28 maja mieszkańcy Moskwy protestowali przeciwko programowi wyburzania domów z lat 50. i 60. ubiegłego wieku. Policja zmusiła Nawalnego, by opuścił wiec
Protesty przed siedzibą FSB na Łubiance
Źródło: Google Earth
Aleksiej Nawalny, jeden z liderów rosyjskiej opozycji, zgłosił władzom Moskwy zamiar przeprowadzenia wiecu 12 czerwca. Przypada wówczas święto państwowe, Dzień Rosji. W marcu Nawalny zorganizował wielotysięczne protesty przeciwko korupcji, podczas których policja zatrzymała ponad tysiąc osób.

Aleksiej Nawalny na swojej stronie internetowej opublikował zawiadomienie o przeprowadzeniu zgromadzenia publicznego. Opozycjonista napisał, że zgromadzenie dotyczy "wystąpienia z poparciem żądań zbadania faktów korupcji wśród wyższych osób urzędowych" w państwie.

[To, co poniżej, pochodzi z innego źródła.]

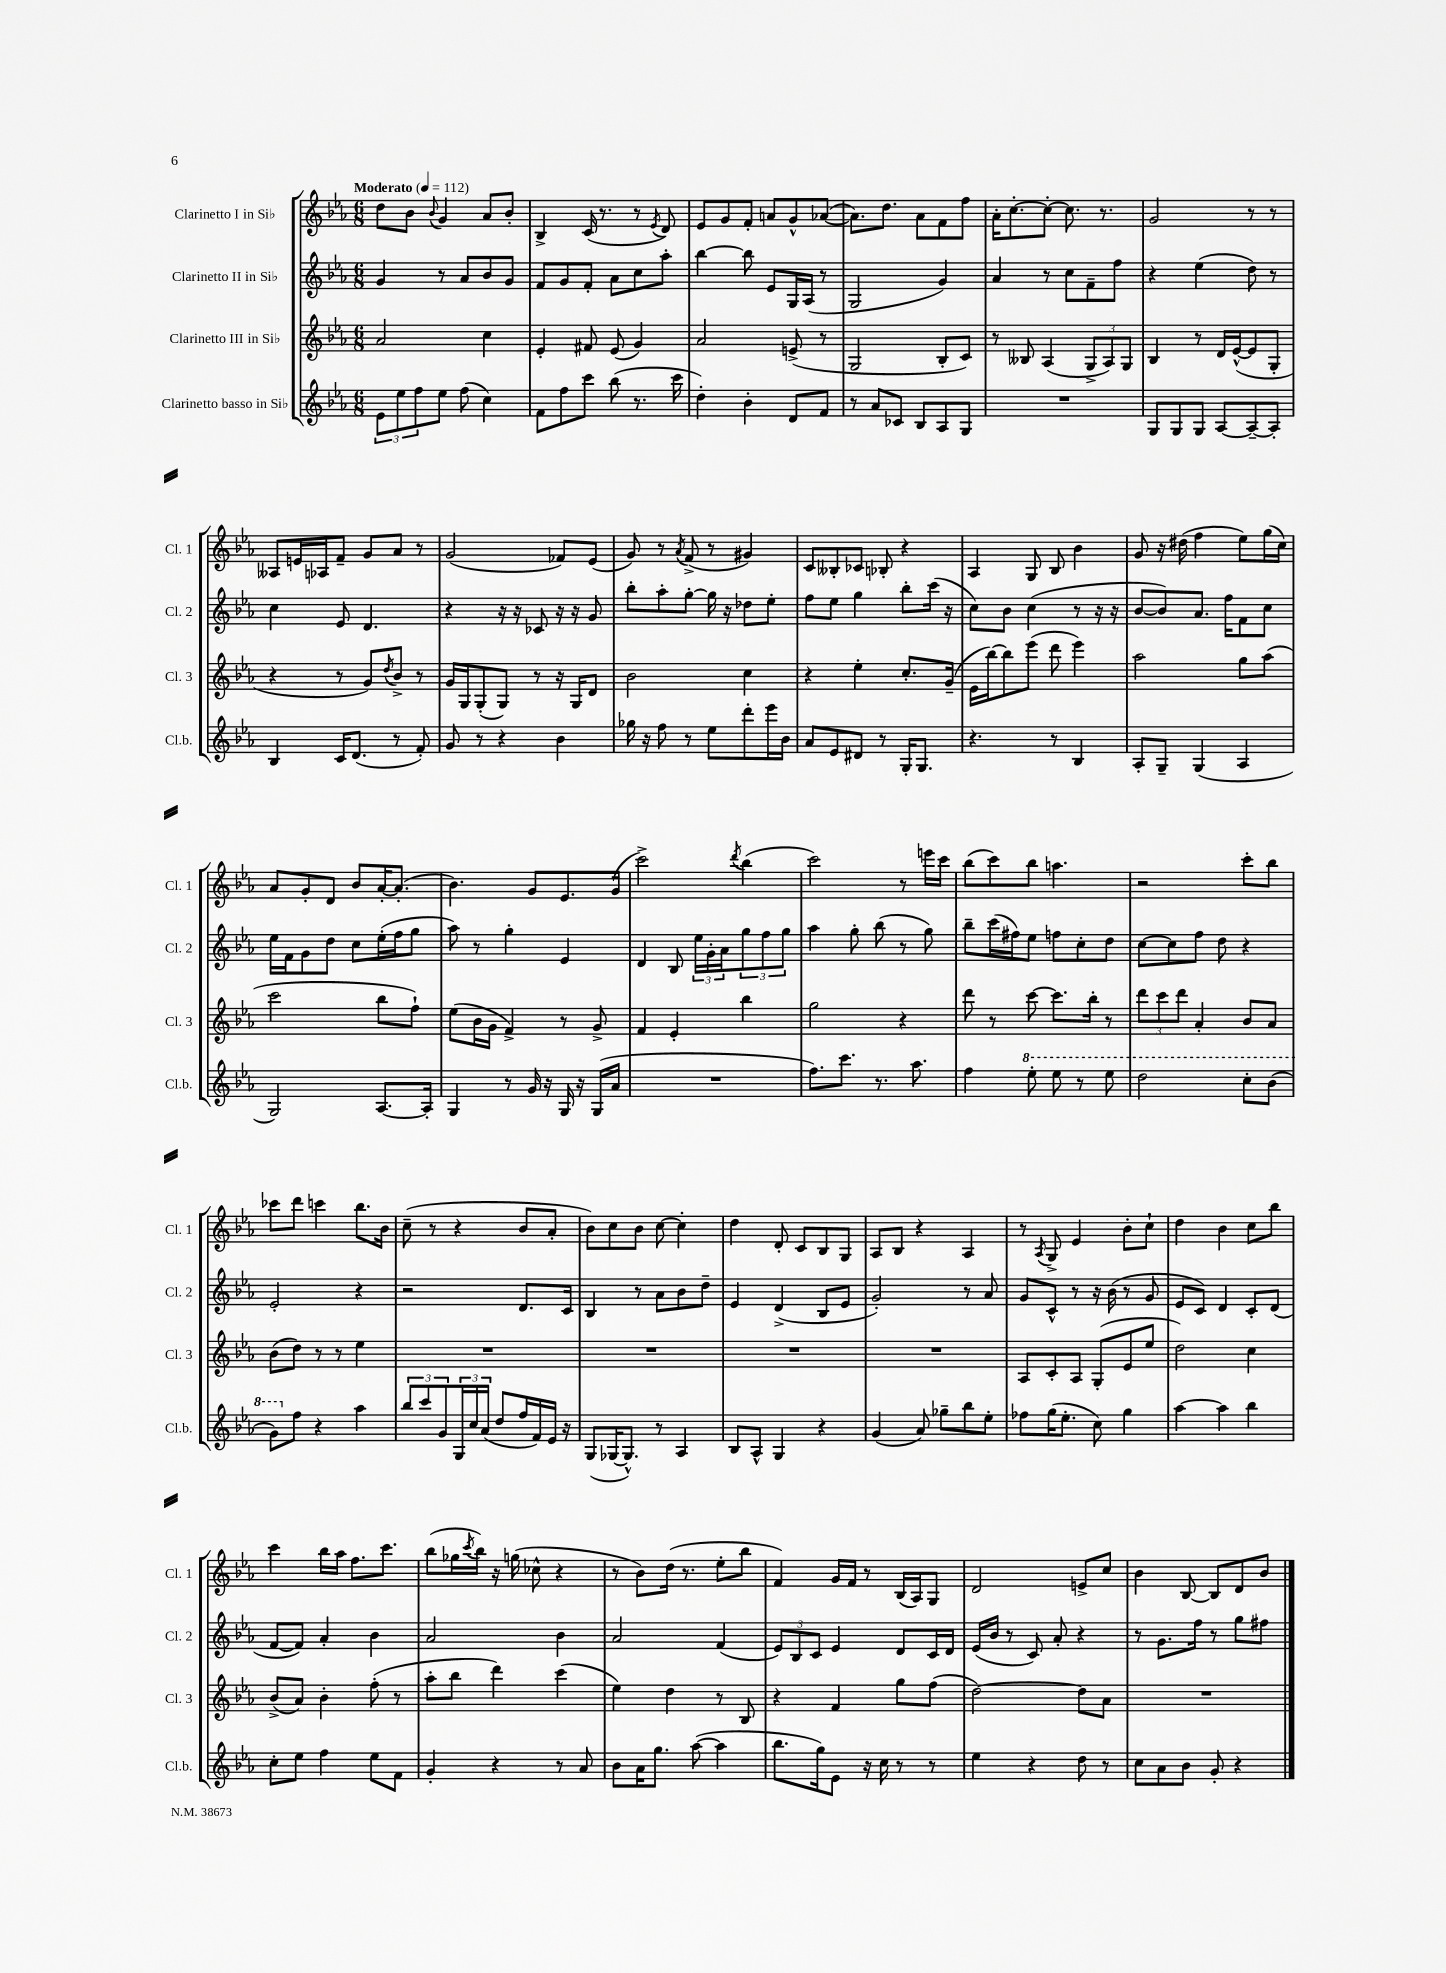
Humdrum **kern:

**kern	**kern	**kern	**kern
*staff4	*staff3	*staff2	*staff1
*clefG2	*clefG2	*clefG2	*clefG2
*k[b-e-a-]	*k[b-e-a-]	*k[b-e-a-]	*k[b-e-a-]
*M6/8	*M6/8	*M6/8	*M6/8
*MM112	*MM112	*MM112	*MM112
12e-	2a-	4g	8dd
12ee-	.	.	.
.	.	.	8b-
12ff	.	.	.
.	.	.	8qqb-
8ee-	.	8r	4g
(8ff	.	8a-	.
4cc)	4cc	8b-	8a-
.	.	8g	8b-'
=	=	=	=
8f	4e-'	8f	4B-^
8ff	.	8g	.
8ccc	8f#	8f'	(16c
.	.	.	8.r
(8bb-	(8e-	8a-	.
8.r	4g)	8cc	8r
.	.	.	8qe-
.	.	8aa-'	8d)
16ccc	.	.	.
=	=	=	=
4dd')	2a-	[4bb-	8e-
.	.	.	8g
4b-'	.	8bb-]	8f'
.	.	8e-	8a
8d	(8e^	16G	8g^^
.	.	(16A-	.
8f	8r	8r	([8a-
=	=	=	=
8r	2G	2G	8.a-])
8a-	.	.	.
.	.	.	8.dd
8c-	.	.	.
8B-	.	.	8a-
8A-	8B-'	4g)	8f
8G	8c)	.	8ff
=	=	=	=
2.r	8r	4a-	16a-'
.	.	.	[8.cc'
.	8B--	.	.
.	(4A-	8r	8cc'_
.	.	8cc	8.cc]
.	12G^	8f~	.
.	.	.	8.r
.	12A-)	.	.
.	.	8ff	.
.	12G	.	.
=	=	=	=
8G	4B-	4r	2g
8G	.	.	.
8G	8r	(4ee-	.
[8A-	16d	.	.
.	([16e-^^	.	.
8A-~_	8e-]	8dd)	8r
8A-']	8G'	8r	8r
=	=	=	=
4B-	4r	4cc	8A--
.	.	.	16e
.	.	.	16A-
16c	8r	8e-	8f~
(8.d	.	.	.
.	8g)	4.d	8g
.	8qdd	.	.
8r	8b-^	.	8a-
8f')	8r	.	8r
=	=	=	=
8g	16g	4r	(2g
.	16G	.	.
8r	(8G'	.	.
4r	8G)	16r	.
.	.	16r	.
.	8r	8c-	.
4b-	16r	16r	8f-)
.	16G	16r	.
.	8d	8g	(8e-
=	=	=	=
16gg-	2b-	8bb-'	8g)
16r	.	.	.
8ff	.	8aa-'	8r
.	.	.	8qa-
8r	.	[8gg'	(8f^
8ee-	.	16gg]	8r
.	.	16r	.
8ddd'	4cc	8dd-	4g#)
16eee-	.	8ee-'	.
16b-	.	.	.
=	=	=	=
8a-	4r	8ff	8c
8e-	.	8ee-	8B--'
8d#	4ee-'	4gg	8c-
8r	.	.	8B-'
16G'	8.cc'	8bb-'	4r
8.G	.	.	.
.	.	(16ccc	.
.	(16g~	16r	.
=	=	=	=
4.r	16e-	8cc)	4A-
.	[16bb-)	.	.
.	8bb-]	8b-	.
.	(8eee-	(4cc	8G
8r	8ddd	.	8B-
4B-	4eee-)	8r	4b-
.	.	16r	.
.	.	16r	.
=	=	=	=
8A-'	2aa-	[8b-	8g
8G~	.	8b-])	16r
.	.	.	(16dd#
(4G	.	8.a-	4ff
.	.	16ff	.
4A-	8gg	8f	8ee-)
.	(8aa-	8cc	(16gg
.	.	.	16cc)
=	=	=	=
2G)	2ccc	16ee-	8a-
.	.	16f	.
.	.	8g	8g'
.	.	8dd	8d
.	.	8cc	8b-
[8.A-	8bb-	(16ee-'	[16a-'
.	.	16ff	(8.a-']
.	8ff`)	8gg	.
16A-']	.	.	.
=	=	=	=
4G	(8ee-	8aa-)	4.b-)
.	16b-	8r	.
.	16g	.	.
8r	4f^)	4gg'	.
16g	.	.	8g
16r	.	.	.
16G	8r	4e-	8.e-
16r	.	.	.
(16G	8g^	.	.
16a-	.	.	(16g
=	=	=	=
2.r	4f	4d	2ccc^)
.	4e-'	8B-	.
.	.	24ee-	.
.	.	24g'	.
.	.	24a-	.
.	.	.	8qddd
.	4bb-	12gg	(4bb-
.	.	12ff	.
.	.	12gg	.
=	=	=	=
8.ff)	2gg	4aa-	2ccc)
8.ccc	.	.	.
.	.	8gg'	.
8.r	.	(8bb-	.
.	4r	8r	8r
8.aa-	.	.	.
.	.	8gg)	16eee
.	.	.	16ccc
=	=	=	=
4ff	8ddd	8bb-~	(8bb-
.	8r	(16ccc	8ccc)
.	.	16ff#)	.
8eee-'	[8ccc	8ee-	8bb-
8eee-	8.ccc]	8ff	4.aa
8r	.	8cc'	.
.	16bb-'	.	.
8eee-	8r	8dd	.
=	=	=	=
2ddd	12ddd	[8cc	2r
.	12ccc	.	.
.	.	8cc]	.
.	12ddd	.	.
.	4a-'	8ff	.
.	.	8dd	.
8ccc'	8b-	4r	8ccc'
(8bb-	8a-	.	8bb-
=	=	=	=
8gg)	(8b-	2e-'	8ccc-
8ff	8dd)	.	8ddd
4r	8r	.	4ccc
.	8r	.	.
4aa-	4ee-	4r	8.bb-
.	.	.	16b-
=	=	=	=
12bb-	2.r	2r	(8cc~
12ccc	.	.	.
.	.	.	8r
12g	.	.	.
24G	.	.	4r
24cc	.	.	.
(24a-	.	.	.
8dd	.	.	.
16ff	.	8.d	8b-
16f)	.	.	.
16e-	.	.	8a-'
16r	.	16c	.
=	=	=	=
(8G	2.r	4B-	8b-)
[16G-	.	.	8cc
8.G-^^])	.	.	.
.	.	8r	8b-
8r	.	8a-	[8cc
4A-	.	8b-	4cc']
.	.	8dd~	.
=	=	=	=
8B-	2.r	4e-	4dd
8A-^^	.	.	.
4G	.	(4d^	8d'
.	.	.	8c
4r	.	8B-	8B-
.	.	8e-	8G
=	=	=	=
(4g	2.r	2g')	8A-
.	.	.	8B-
8a-)	.	.	4r
8gg-~	.	.	.
8bb-	.	8r	4A-
8ee-'	.	8a-	.
=	=	=	=
8ff-	8A-	8g	8r
.	.	.	8qA-
(16gg	8c'	8c^^	8G^
8.ee-'	.	.	.
.	8A-	8r	4e-
8cc)	(8G'	16r	.
.	.	(16b-	.
4gg	8e-	8r	8b-'
.	8ee-	8g	8cc`
=	=	=	=
[4aa-	2dd)	8e-	4dd
.	.	8c)	.
4aa-]	.	4d	4b-
4bb-	4cc	8c'	8cc
.	.	(8d	8bb-
=	=	=	=
8cc'	(8b-^	[8f	4ccc
8ee-	8a-)	8f])	.
4ff	4b-'	4a-'	16bb-
.	.	.	16aa-
.	.	.	8.ff
8ee-	(8ff'	4b-	.
.	.	.	8.ccc
8f	8r	.	.
=	=	=	=
4g'	8aa-'	2a-	(8bb-
.	8bb-	.	16gg-
.	.	.	8qccc
.	.	.	16bb-)
4r	4ddd)	.	16r
.	.	.	(16gg
.	.	.	8cc-^^
8r	(4ccc	4b-	4r
8a-	.	.	.
=	=	=	=
8b-	4ee-)	2a-	8r
16a-	.	.	8b-)
8.gg	.	.	.
.	4dd	.	(16dd
.	.	.	8.r
([8aa-	.	.	.
4aa-]	8r	(4f	8ee-'
.	8B-	.	8bb-
=	=	=	=
8.bb-	4r	12e-)	4f)
.	.	12B-	.
.	.	12c	.
16gg)	.	.	.
8e-	4f	4e-	16g
.	.	.	16f
16r	.	.	8r
16cc	.	.	.
8r	8gg	8d	(16B-
.	.	.	16A-)
8r	(8ff	16c	8G
.	.	16d	.
=	=	=	=
4ee-	[2dd)	(16e-	2d
.	.	16b-	.
.	.	8r	.
4r	.	8c)	.
.	.	8a-'	.
8dd	8dd]	4r	8e^
8r	8a-	.	8cc
=	=	=	=
8cc	2.r	8r	4b-
8a-	.	8.g	.
8b-	.	.	[8B-
.	.	16ff	.
8g'	.	8r	8B-]
4r	.	8gg	8d
.	.	8ff#	8b-
==	==	==	==
*-	*-	*-	*-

Wniosek złożony do stołecznego ratusza zapowiada przemarsz przez centralną arterię - ulicę Twerską, a także udział do 15 tysięcy osób w zgromadzeniu.

Zapowiedzi otwarcia sztabu

Nawalny poinformował również o składaniu analogicznych zgłoszeń do władz lokalnych w innych miastach Rosji. Opozycjonista zapowiedział, że jeśli władze "odmawiają realizowania naszych konstytucyjnych praw, to działamy zgodnie z prawem: i tak idziemy".

Merostwo Moskwy potwierdziło otrzymanie zgłoszenia i poinformowało o zamiarze udzielenia odpowiedzi w przewidzianym prawem terminie trzech dni.

Współpracownicy Nawalnego oświadczyli także w poniedziałek, że 12 czerwca odbędzie się "na ulicy" otwarcie w Moskwie sztabu wyborczego polityka.

Nawalny ogłosił wcześniej, że zamierza kandydować w wyborach prezydenckich w marcu przyszłego roku. Tymczasem na opozycjoniście ciąży prawomocny wyrok sądowy, co zgodnie z ordynacją wyborczą uniemożliwia mu start w wyborach.

Wielotysięczne protesty

26 marca w kilkudziesięciu miastach Rosji odbyły się protesty przeciw korupcji. Nawalny wezwał do nich po opublikowaniu materiału śledczego o domniemanym ukrytym majątku premiera Dmitrija Miedwiediewa.

W niektórych miastach władze zezwoliły na demonstracje, gdzie indziej - jak w Moskwie - protesty odbyły się bez zezwolenia. Liczbę demonstrujących w stolicy współpracownicy Nawalnego szacowali na 25-30 tysięcy ludzi. Policja zatrzymała wówczas ponad tysiąc osób.

Zatrzymani byli karani administracyjnie, wszczęto też postępowania karne, w których dotąd dwie osoby zostały skazane na kary pozbawienia wolności za użycie przemocy wobec policjanta.